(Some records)
"""

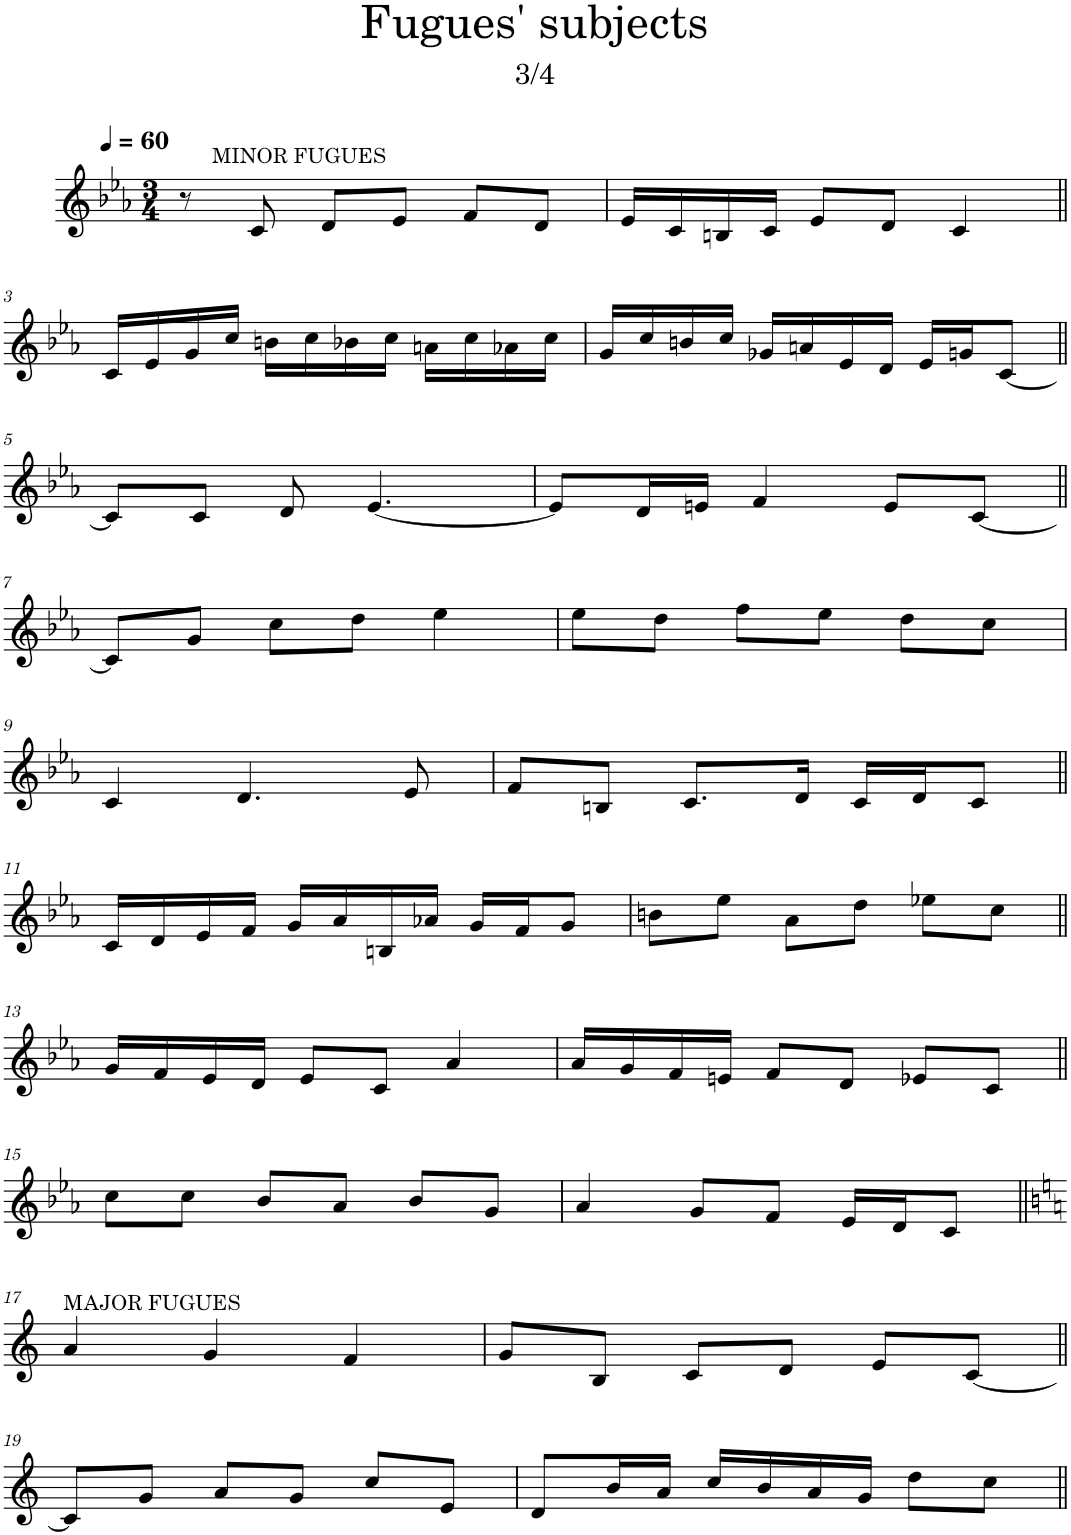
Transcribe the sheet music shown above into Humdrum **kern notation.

**kern
*part1
*staff1
*I"Piano
*I'Pno.
*clefG2
*k[b-e-a-]
*M3/4
=1
8r
*MM60
!LO:TX:a:t=MINOR FUGUES
8c/
8d/L
8e-/J
8f/L
8d/J
=2
16e-/LL
16c/
16Bn/
16c/JJ
8e-/L
8d/J
4c/
!!LO:LB:g=z
=3||
16c/LL
16e-/
16g/
16cc/JJ
16bn\LL
16cc\
16b-X\
16cc\JJ
16an\LL
16cc\
16a-X\
16cc\JJ
=4
16g/LL
16cc/
16bn/
16cc/JJ
16g-X/LL
16an/
16e-/
16d/JJ
16e-/LL
16gn/J
[8c/J
!!LO:LB:g=z
=5||
8c/L]
8c/J
8d/
[4.e-/
=6
8e-/L]
16d/L
16en/JJ
4f/
8e/L
[8c/J
!!LO:LB:g=z
=7||
8c/L]
8g/J
8cc\L
8dd\J
4ee-\
=8
8ee-\L
8dd\J
8ff\L
8ee-\J
8dd\L
8cc\J
!!LO:LB:g=z
=9
4c/
4.d/
8e-/
=10
8f/L
8Bn/J
8.c/L
16d/Jk
16c/LL
16d/J
8c/J
!!LO:LB:g=z
=11||
16c/LL
16d/
16e-/
16f/JJ
16g/LL
16a-/
16Bn/
16a-X/JJ
16g/LL
16f/J
8g/J
=12
8bn\L
8ee-\J
8a-\L
8dd\J
8ee-X\L
8cc\J
!!LO:LB:g=z
=13||
16g/LL
16f/
16e-/
16d/JJ
8e-/L
8c/J
4a-/
=14
16a-/LL
16g/
16f/
16en/JJ
8f/L
8d/J
8e-X/L
8c/J
!!LO:LB:g=z
=15||
8cc\L
8cc\J
8b-/L
8a-/J
8b-/L
8g/J
=16
4a-/
8g/L
8f/J
16e-/LL
16d/J
8c/J
!!LO:LB:g=z
=17||
*k[]
!LO:TX:a:t=MAJOR FUGUES
4a/
4g/
4f/
=18
8g/L
8B/J
8c/L
8d/J
8e/L
[8c/J
!!LO:LB:g=z
=19||
8c/L]
8g/J
8a/L
8g/J
8cc/L
8e/J
=20
8d/L
16b/L
16a/JJ
16cc/LL
16b/
16a/
16g/JJ
8dd\L
8cc\J
=||
*-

"""

_Exercise aim_
Locate every line in the items that contains the string "FUGUES", matching case exactly, and copy each of those lines.

_Complete answer_
!LO:TX:a:t=MINOR FUGUES
!LO:TX:a:t=MAJOR FUGUES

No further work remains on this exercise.